We are currently making our way through Cornelia Funke’s epic Dragonrider as our read aloud bedtime book. It’s a bit long and we keep getting distracted by reading shorter books. However, the kids are really enjoying it. We’ve probably read at least 20 or 30 read alouds this year. For Mushroom and BalletBoy, a great read aloud book has a few pictures, isn’t too long (Sorry, Cornelia Funke, they’re enjoying it, but they’re starting to get frustrated with the length) and usually has funny parts, though they’ll settle for adventure instead. We’re at the midway point, so here’s the best five books we’ve read aloud so far this year:
Mrs. Piggle-Wiggle by Betty MacDonald
Mrs. Piggle-Wiggle is an elderly woman with a hump on her back and an upside down house. The books about her are like a series of interconnected short stories. In each story, a child has a pesky problem and his or her parents ask Mrs. Piggle-Wiggle to cure. As you can imagine from a woman who lives in an upside house, the cures are pretty wacky. The feel of the stories are very old-fashioned. I’m always reminded of how much our cultural norms have changed when I read this series. References to spanking and parents who leave their children alone without a sitter abound. I didn’t read these classics as a kid myself, but I’m glad to have discovered them now and so are my kids.
Stuart Little by E.B. White
We read White’s even more classic book Charlotte’s Web ages ago, but we didn’t get around to his other works until more recently. This story of the mouse growing up in a New York family is much weirder than I remembered, which I think is a sign of how accepting children can be of a completely absurd premise, like two people having a mouse for a baby. I like imagining all the miniature things Stuart encounters, like his tiny car and the sailboat he rides in the park. As a child, I was entranced with small things so I’m sure this book spoke to me in that sense.
The Twenty-One Balloons by William Pene du Bois
This is by far my favorite book on this list. I remember it fondly from my childhood. For some reason, when I first struck up my interest in children’s books in college, it was the first book I picked up and reread. It’s a classic and won the Newbery Award, but for whatever reason, it often doesn’t turn up on lists of favorite classics with E.B. White and Laura Ingalls Wilder. The story is one of pure adventure. A man goes on a round-the-world balloon trip but crash lands on a mysterious volcanic island.

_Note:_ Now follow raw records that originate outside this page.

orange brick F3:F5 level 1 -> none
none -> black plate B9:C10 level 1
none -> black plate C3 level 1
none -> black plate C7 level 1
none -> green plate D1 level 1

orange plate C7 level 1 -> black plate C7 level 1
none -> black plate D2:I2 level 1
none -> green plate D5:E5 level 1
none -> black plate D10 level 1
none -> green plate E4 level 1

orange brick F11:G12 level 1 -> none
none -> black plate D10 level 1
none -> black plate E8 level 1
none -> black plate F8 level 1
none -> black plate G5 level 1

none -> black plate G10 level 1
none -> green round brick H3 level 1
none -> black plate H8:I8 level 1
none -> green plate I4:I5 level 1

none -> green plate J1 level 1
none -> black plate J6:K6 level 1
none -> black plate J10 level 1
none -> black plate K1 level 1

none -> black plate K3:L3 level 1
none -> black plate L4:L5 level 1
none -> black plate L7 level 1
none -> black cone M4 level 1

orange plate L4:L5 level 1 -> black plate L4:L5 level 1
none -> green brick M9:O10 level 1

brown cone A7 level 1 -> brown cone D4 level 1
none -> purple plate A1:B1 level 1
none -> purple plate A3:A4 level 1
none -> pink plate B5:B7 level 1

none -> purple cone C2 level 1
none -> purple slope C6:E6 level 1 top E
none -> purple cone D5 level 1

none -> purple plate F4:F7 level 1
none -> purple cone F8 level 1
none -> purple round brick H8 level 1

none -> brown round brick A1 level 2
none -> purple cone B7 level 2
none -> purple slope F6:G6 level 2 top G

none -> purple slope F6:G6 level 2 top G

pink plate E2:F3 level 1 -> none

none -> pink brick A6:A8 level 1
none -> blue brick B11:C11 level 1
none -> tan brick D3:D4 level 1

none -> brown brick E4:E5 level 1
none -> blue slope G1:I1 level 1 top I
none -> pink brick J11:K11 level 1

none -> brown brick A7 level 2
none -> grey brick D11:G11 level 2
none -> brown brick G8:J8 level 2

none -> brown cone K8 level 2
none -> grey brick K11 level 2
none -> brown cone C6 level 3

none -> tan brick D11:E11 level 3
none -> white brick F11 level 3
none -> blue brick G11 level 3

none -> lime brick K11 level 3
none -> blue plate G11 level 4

He finds a whole society there, with interesting characters and strange contraptions. The story works in the 1883 explosion of the mega-volcano Krakatoa. (If grown-ups are interested, Simon Winchester’s book about the volcano is a fascinating read.) Pene du Bois did the pen and ink illustrations himself and they harken back to a different time, both in children’s books and in men’s fashion. Overall, an excellent read.
The BFG by Roald Dahl
This is one of Dahl’s best. It’s the story of a giant who can capture dreams and the little girl who befriends him. It’s both hilariously silly and unbelievably sweet and compassionate, a combination of moods that no author manages to put together as well as Roald Dahl. For weeks after reading this, Mushroom and Balletboy were playing some sort of game where they pretended to be Sophie and the Big Friendly Giant (except at some point he got changed to the BSG, which is a complete different piece of media altogether!) as well as speculating about what frobscottle tasted like.
The Jamie and Angus Stories
This book was recommended by the book lady at our amazing local toy store and bookshop. She is a wealth of information (better than the librarians!). While usually the kids want humor and adventure, this book has very little adventure and only a mild dose of humor. Instead, it has beautiful language and the kids instantly related to young Jamie. This is less of a single narrative and more of a set of interconnected stories. There’s another volume that continues the tales. Jamie is a young boy and Angus is his beloved stuffed sheep. The stories deal with everyday sort of occurrences, like learning to draw or trying to evade bedtime. If anyone out there is looking for the perfect first read aloud for a kid, this is probably it.